§ **Problem to solve**
Find each line below that includes "named", then copy it.
+ + +
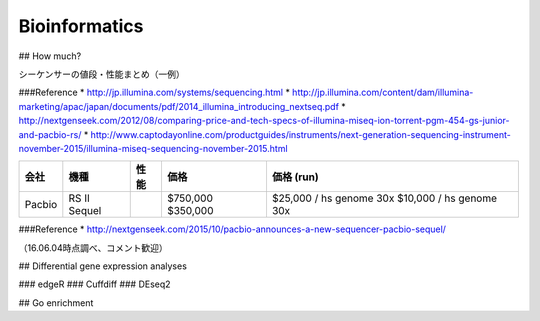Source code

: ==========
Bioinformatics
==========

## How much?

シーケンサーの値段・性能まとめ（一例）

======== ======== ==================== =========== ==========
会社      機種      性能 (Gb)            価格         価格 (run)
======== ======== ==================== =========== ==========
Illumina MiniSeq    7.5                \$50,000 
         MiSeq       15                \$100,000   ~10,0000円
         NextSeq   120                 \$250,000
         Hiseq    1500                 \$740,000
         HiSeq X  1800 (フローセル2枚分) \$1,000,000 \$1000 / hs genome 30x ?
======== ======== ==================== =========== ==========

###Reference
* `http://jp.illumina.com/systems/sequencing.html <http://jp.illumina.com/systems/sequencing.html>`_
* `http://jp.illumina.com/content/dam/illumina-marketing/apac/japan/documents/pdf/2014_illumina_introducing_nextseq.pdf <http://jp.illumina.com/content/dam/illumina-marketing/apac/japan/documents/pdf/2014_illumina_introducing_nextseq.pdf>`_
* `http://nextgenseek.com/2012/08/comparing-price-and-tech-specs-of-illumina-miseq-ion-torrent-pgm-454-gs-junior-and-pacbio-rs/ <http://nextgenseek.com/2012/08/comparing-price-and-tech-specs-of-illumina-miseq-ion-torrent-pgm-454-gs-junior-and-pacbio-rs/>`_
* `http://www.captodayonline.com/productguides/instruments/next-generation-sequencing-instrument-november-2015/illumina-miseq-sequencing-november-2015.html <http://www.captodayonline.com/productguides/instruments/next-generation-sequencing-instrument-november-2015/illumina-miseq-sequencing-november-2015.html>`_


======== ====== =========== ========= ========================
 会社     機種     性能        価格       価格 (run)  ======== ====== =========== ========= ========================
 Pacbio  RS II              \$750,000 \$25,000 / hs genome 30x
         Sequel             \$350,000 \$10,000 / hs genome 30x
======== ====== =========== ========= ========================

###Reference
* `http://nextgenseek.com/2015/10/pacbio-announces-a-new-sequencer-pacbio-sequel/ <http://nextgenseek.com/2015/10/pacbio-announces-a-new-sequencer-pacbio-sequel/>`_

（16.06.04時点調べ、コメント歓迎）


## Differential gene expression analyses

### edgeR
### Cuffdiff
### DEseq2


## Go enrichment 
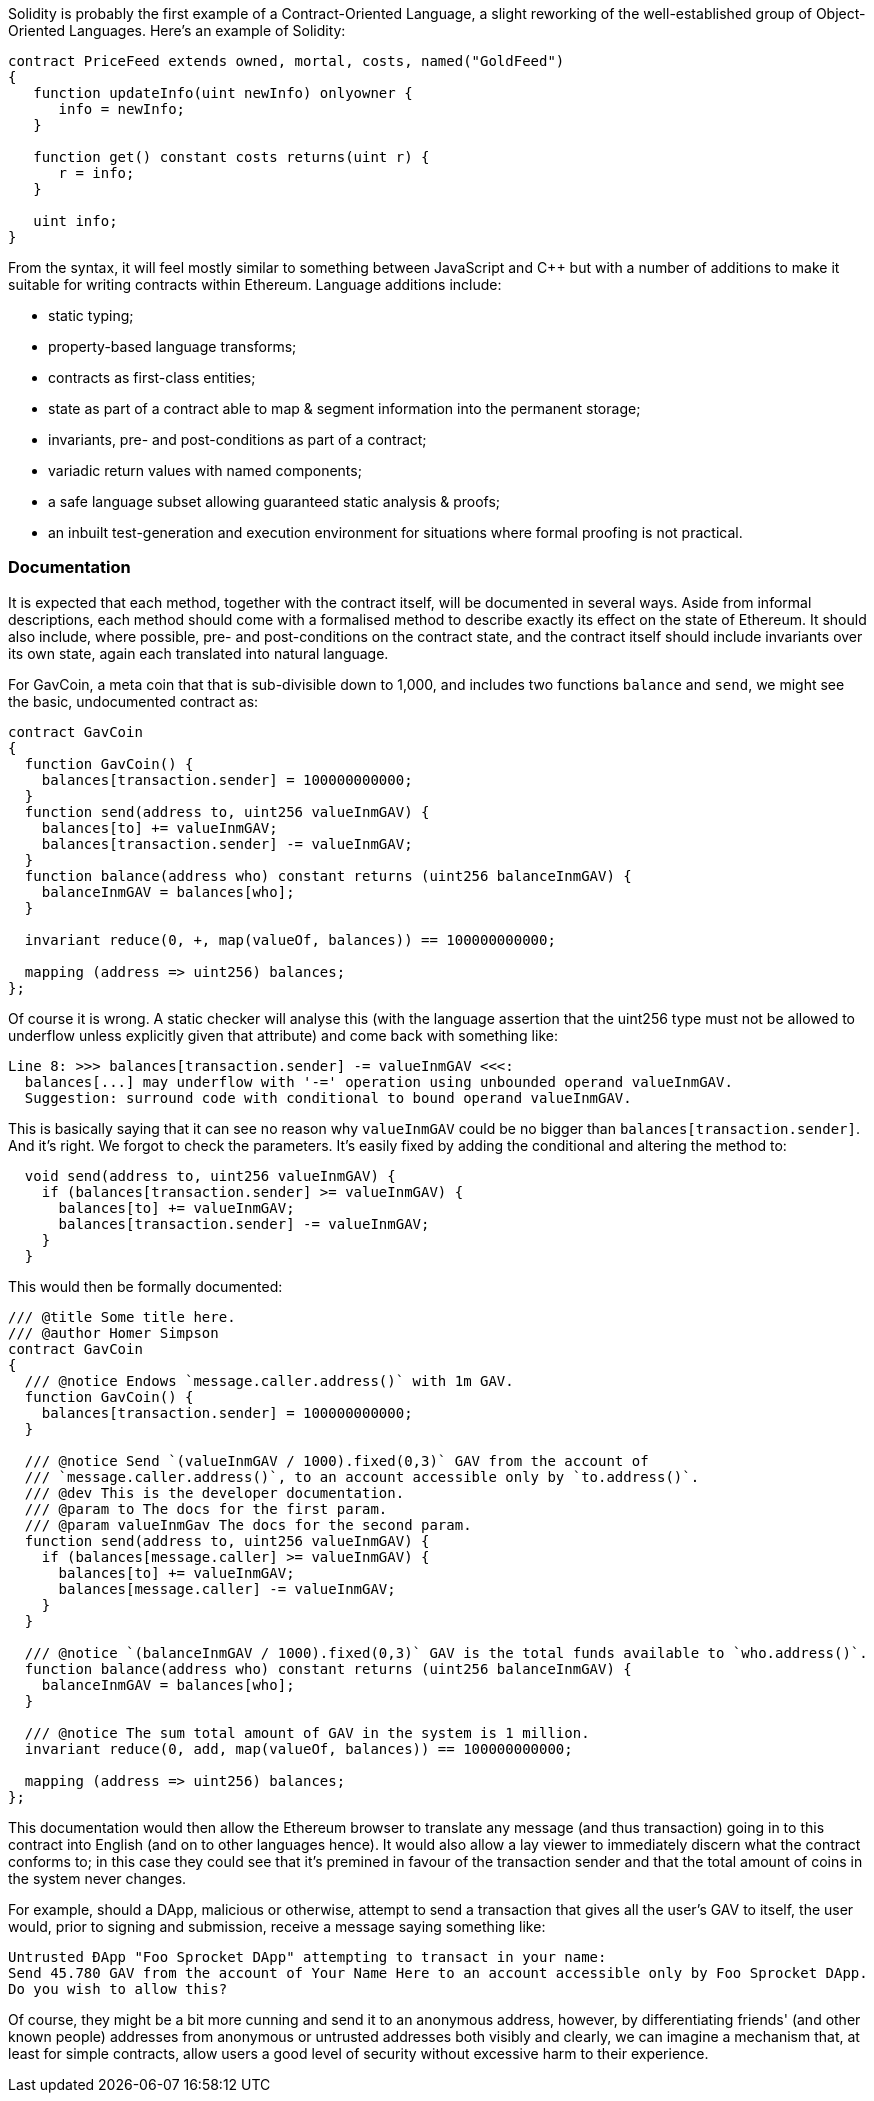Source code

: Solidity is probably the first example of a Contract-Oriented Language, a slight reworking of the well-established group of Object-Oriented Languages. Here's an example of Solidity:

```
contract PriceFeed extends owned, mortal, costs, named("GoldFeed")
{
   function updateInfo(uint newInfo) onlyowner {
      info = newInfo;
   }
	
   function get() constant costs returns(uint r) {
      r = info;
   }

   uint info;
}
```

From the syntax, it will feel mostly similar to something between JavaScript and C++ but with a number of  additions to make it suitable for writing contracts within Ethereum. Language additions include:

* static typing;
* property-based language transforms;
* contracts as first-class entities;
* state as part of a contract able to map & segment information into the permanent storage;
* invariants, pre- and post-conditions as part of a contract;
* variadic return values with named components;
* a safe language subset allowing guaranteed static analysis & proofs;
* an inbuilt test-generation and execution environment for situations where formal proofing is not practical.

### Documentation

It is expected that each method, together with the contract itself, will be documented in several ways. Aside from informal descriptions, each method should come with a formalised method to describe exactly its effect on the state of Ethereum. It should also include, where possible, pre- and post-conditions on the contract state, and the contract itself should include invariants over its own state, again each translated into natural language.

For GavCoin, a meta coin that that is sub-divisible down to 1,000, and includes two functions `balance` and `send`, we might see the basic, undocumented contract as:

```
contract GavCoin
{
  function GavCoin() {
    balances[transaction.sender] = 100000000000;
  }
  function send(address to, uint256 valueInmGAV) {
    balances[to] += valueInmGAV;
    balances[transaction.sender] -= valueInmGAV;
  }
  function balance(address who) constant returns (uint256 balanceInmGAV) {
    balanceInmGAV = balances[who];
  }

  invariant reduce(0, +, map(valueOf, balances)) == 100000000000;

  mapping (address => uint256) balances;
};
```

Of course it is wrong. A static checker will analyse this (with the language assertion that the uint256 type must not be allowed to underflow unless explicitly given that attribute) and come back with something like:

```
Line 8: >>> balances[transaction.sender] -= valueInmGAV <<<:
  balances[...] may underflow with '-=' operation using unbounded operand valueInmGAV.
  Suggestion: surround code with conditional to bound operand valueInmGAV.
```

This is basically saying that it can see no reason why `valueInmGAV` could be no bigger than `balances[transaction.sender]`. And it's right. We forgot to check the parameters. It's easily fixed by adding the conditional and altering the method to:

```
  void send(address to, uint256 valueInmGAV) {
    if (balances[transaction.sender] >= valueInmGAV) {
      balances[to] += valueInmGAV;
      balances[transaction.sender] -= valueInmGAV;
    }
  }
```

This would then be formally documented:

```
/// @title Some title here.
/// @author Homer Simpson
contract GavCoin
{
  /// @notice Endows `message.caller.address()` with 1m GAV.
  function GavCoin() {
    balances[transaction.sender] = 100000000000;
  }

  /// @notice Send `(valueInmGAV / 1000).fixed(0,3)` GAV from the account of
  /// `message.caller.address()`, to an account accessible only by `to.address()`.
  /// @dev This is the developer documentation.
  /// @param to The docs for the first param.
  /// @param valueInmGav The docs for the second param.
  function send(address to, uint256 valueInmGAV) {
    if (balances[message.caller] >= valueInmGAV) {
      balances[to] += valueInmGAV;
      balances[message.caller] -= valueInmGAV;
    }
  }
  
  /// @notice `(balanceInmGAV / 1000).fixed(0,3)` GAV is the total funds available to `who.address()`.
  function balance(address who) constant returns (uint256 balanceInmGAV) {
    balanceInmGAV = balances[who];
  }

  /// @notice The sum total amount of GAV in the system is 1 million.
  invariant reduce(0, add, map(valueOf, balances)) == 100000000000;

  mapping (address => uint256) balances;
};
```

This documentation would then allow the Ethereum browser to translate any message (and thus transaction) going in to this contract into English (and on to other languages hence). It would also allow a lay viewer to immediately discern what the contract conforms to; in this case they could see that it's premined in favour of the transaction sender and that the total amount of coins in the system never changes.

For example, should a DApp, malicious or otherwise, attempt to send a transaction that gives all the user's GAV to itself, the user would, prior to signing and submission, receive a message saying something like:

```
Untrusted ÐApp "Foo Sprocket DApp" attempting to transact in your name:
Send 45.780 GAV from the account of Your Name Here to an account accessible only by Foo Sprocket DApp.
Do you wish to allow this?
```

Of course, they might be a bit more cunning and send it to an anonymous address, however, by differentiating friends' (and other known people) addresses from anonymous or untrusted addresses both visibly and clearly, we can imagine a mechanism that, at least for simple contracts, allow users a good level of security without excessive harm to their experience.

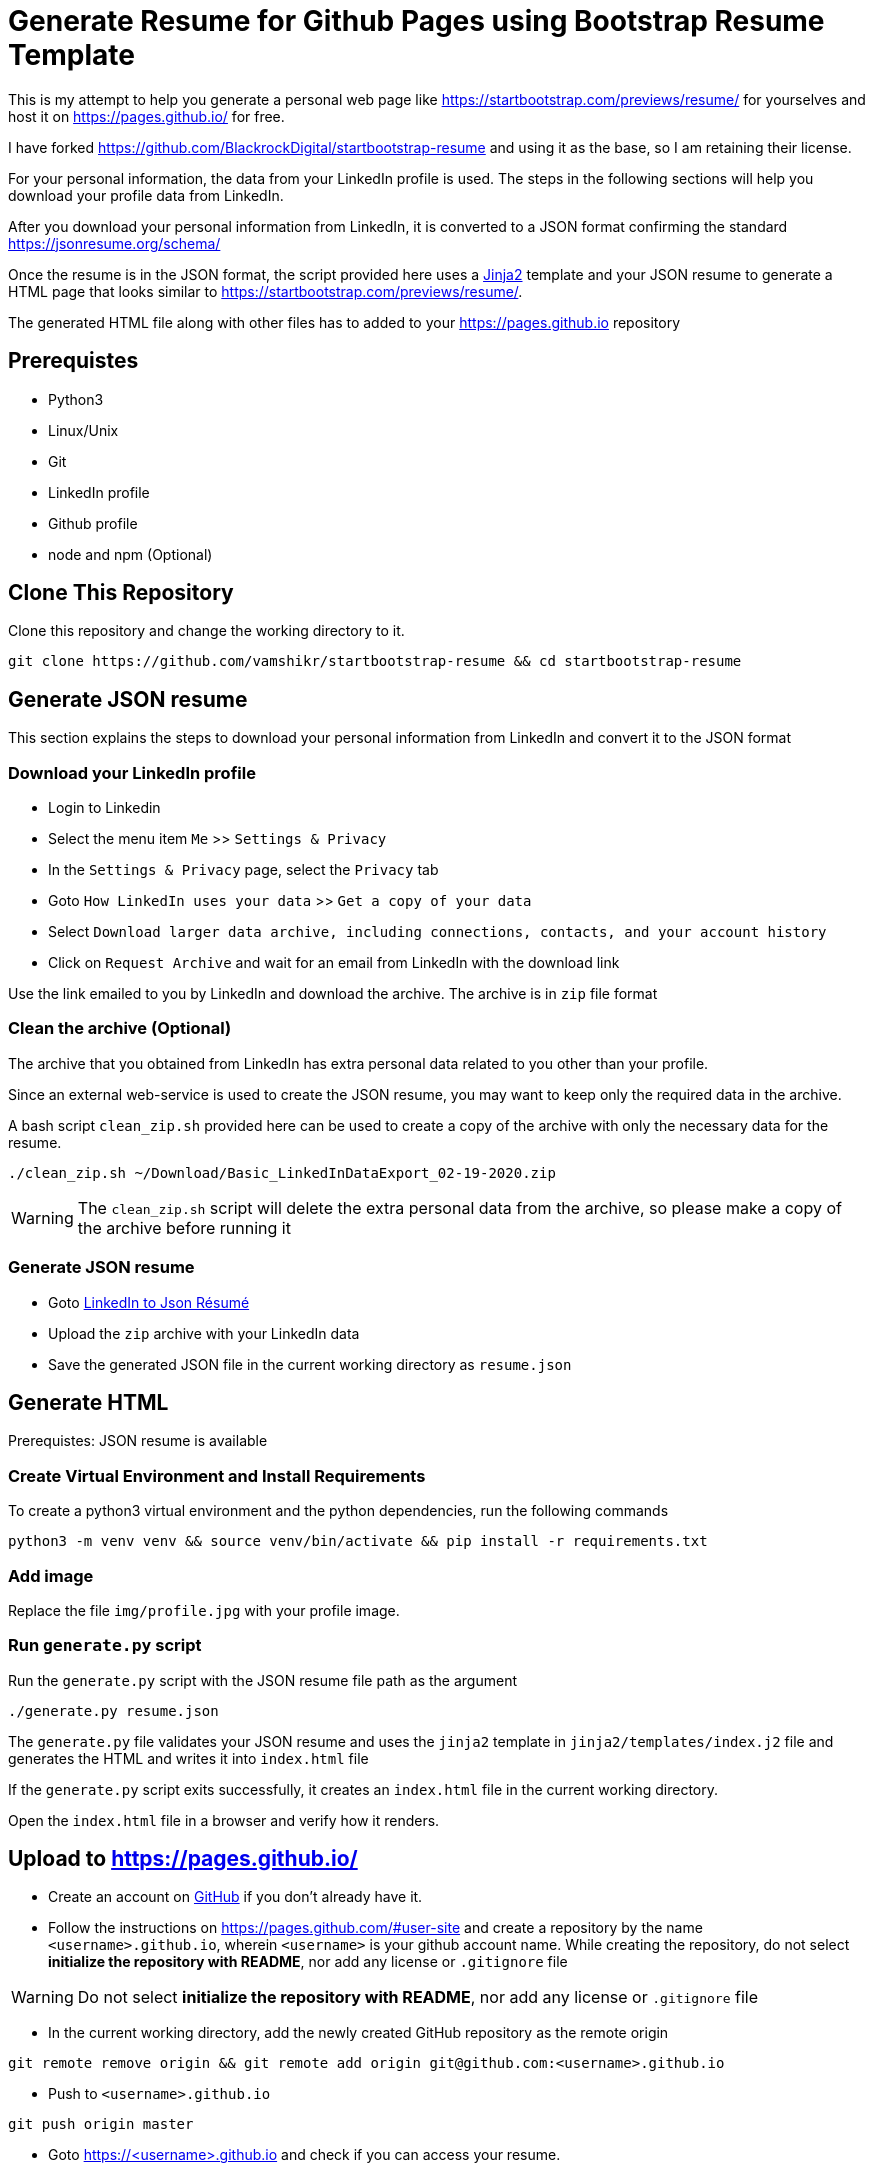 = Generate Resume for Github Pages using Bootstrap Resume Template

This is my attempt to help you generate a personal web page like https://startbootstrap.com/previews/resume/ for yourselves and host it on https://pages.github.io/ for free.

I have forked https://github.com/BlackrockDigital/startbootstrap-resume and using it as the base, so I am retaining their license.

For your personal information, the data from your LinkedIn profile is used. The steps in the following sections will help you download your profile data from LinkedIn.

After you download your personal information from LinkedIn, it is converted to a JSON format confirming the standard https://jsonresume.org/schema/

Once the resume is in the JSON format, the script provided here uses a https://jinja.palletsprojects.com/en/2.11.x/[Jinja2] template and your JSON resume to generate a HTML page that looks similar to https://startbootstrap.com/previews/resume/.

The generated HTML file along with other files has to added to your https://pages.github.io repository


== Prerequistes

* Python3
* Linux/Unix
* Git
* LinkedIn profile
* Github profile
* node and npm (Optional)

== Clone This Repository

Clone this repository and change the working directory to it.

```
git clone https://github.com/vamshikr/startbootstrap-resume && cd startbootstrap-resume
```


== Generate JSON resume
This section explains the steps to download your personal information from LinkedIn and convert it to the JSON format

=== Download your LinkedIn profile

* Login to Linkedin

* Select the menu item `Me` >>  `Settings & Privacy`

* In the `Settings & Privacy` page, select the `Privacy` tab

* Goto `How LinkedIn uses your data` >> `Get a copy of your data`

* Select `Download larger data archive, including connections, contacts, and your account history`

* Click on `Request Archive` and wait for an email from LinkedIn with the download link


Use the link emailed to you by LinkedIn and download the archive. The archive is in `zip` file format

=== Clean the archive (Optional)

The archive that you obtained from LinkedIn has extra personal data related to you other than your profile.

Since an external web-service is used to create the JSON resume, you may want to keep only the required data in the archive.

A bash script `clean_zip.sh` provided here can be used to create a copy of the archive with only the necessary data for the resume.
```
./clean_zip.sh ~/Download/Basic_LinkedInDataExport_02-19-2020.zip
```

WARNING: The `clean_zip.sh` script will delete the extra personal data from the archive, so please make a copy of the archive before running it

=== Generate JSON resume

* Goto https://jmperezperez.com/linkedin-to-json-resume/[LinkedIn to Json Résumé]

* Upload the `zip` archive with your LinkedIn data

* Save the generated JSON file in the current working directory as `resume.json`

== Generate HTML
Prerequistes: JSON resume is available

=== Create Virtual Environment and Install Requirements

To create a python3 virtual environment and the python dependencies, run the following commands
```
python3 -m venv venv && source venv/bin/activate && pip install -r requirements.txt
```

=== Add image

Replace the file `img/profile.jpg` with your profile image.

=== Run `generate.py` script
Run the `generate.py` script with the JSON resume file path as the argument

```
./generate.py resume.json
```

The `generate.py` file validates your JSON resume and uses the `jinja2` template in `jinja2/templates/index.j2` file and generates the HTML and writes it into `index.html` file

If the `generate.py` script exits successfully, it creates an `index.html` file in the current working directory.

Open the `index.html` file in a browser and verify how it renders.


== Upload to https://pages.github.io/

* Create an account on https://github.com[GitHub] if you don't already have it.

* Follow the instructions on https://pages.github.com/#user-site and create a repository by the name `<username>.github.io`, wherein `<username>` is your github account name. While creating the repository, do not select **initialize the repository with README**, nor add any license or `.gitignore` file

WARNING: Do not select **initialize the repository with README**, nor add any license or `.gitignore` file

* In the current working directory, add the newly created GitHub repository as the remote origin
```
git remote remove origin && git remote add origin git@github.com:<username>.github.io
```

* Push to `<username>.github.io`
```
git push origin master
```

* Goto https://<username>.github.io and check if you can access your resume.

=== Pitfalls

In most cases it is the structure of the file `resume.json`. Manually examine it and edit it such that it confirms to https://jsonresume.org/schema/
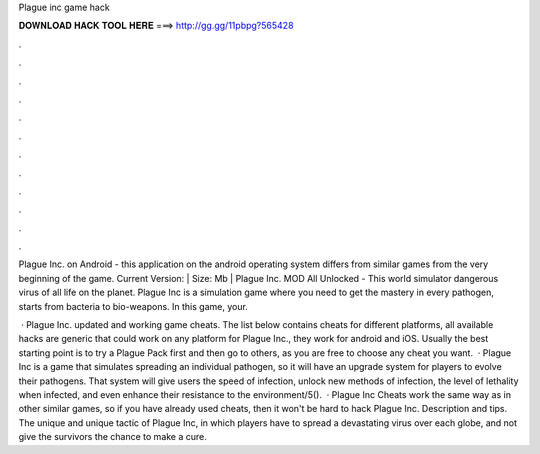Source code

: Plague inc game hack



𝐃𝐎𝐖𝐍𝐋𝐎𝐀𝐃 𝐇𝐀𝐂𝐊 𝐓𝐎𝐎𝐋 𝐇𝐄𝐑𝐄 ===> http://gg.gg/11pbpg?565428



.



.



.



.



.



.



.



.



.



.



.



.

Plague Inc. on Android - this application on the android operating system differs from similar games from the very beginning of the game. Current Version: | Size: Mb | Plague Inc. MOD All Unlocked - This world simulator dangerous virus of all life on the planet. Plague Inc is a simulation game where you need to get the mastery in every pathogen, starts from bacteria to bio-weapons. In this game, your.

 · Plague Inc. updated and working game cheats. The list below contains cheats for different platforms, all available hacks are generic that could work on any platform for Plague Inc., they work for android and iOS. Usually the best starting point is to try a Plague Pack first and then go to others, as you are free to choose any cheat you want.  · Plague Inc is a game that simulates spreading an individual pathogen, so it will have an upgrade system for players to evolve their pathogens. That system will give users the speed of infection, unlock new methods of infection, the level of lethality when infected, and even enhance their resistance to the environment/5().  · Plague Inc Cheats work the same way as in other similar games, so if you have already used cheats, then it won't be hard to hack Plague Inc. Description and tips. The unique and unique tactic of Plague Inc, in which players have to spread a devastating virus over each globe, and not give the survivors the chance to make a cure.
+ + +
§ **Answer to this exercise**
contract PriceFeed extends owned, mortal, costs, named("GoldFeed")
* variadic return values with named components;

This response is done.